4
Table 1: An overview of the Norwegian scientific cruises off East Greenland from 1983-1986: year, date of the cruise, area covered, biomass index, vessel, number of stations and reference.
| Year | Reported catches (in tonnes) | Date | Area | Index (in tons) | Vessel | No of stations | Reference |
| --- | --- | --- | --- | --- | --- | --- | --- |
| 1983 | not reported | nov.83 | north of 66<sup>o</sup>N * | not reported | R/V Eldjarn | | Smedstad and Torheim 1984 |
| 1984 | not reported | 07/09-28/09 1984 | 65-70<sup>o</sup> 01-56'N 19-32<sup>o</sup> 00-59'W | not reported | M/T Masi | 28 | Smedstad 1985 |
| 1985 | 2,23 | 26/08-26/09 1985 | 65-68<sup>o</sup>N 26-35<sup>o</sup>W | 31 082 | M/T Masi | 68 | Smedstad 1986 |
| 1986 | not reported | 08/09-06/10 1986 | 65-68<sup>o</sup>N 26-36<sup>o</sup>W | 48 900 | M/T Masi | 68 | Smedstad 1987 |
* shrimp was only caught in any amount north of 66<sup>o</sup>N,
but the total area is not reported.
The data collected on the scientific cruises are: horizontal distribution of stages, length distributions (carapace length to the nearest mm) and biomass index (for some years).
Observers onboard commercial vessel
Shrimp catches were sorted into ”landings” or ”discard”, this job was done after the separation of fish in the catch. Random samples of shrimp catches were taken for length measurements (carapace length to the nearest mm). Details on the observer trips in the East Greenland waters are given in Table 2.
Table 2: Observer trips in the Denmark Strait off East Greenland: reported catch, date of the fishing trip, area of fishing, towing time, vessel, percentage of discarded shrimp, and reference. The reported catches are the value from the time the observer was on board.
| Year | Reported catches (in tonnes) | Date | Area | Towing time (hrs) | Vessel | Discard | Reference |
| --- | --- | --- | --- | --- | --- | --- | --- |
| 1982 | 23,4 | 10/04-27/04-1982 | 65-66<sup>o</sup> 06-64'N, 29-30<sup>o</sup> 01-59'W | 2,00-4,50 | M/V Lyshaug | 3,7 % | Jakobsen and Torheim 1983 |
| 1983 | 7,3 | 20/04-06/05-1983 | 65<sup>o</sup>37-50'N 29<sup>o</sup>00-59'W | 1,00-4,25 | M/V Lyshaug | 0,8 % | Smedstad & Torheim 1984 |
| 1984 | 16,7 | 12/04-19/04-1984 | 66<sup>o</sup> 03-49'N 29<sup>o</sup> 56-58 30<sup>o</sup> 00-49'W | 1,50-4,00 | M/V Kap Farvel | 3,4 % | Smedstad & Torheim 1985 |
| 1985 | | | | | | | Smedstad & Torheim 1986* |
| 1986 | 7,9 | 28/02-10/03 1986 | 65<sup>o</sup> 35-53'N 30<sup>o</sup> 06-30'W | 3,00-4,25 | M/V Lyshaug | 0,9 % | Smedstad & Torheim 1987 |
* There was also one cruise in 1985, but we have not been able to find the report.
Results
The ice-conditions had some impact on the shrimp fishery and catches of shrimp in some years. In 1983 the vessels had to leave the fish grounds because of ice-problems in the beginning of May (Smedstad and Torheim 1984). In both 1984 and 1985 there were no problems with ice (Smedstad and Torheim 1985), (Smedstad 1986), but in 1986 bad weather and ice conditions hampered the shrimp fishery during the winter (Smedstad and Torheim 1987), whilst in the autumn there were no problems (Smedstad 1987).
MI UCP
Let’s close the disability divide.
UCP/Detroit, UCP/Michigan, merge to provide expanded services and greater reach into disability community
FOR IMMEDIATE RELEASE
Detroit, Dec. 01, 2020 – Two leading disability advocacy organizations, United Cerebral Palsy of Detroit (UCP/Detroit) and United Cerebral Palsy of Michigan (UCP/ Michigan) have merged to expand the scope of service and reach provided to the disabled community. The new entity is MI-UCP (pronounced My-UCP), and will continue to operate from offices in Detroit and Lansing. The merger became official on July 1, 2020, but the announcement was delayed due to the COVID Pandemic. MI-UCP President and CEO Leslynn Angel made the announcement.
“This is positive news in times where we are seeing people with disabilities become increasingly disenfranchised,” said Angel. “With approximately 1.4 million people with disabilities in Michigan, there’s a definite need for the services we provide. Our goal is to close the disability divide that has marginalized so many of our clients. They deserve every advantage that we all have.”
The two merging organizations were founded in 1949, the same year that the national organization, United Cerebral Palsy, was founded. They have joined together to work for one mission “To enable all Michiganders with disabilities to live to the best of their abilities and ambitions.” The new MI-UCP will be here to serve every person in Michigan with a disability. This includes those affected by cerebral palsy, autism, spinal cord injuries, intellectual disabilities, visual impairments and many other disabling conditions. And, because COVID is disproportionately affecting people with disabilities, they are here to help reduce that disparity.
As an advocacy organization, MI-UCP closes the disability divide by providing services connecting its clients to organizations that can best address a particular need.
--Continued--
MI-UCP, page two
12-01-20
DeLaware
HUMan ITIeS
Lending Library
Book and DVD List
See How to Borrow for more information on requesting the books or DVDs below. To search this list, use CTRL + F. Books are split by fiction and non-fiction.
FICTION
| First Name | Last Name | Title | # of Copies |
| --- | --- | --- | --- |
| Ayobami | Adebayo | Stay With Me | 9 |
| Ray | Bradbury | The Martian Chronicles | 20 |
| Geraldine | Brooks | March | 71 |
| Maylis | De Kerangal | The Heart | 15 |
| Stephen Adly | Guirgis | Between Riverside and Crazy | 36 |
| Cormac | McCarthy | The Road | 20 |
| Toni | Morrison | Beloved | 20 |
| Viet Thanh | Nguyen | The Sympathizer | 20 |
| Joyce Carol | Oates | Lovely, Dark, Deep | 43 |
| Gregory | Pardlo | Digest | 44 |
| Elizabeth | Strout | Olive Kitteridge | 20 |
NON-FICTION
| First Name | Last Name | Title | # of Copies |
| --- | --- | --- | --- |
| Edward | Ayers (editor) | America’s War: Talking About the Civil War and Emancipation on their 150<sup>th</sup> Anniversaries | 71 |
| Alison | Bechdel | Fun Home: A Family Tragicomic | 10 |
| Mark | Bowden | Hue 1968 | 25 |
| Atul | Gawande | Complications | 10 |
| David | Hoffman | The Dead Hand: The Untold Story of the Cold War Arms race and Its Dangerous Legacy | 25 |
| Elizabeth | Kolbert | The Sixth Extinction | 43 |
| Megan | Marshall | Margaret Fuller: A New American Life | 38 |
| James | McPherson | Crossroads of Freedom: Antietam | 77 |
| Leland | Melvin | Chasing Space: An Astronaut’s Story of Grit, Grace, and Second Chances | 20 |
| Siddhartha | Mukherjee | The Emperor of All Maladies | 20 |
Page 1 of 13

********************

Exercise description: Each line above, from the one that contains "Life | 38 |" to the last line of the records, should be repeated exactly. Leave out all others.

Response:
| Megan | Marshall | Margaret Fuller: A New American Life | 38 |
| James | McPherson | Crossroads of Freedom: Antietam | 77 |
| Leland | Melvin | Chasing Space: An Astronaut’s Story of Grit, Grace, and Second Chances | 20 |
| Siddhartha | Mukherjee | The Emperor of All Maladies | 20 |
Page 1 of 13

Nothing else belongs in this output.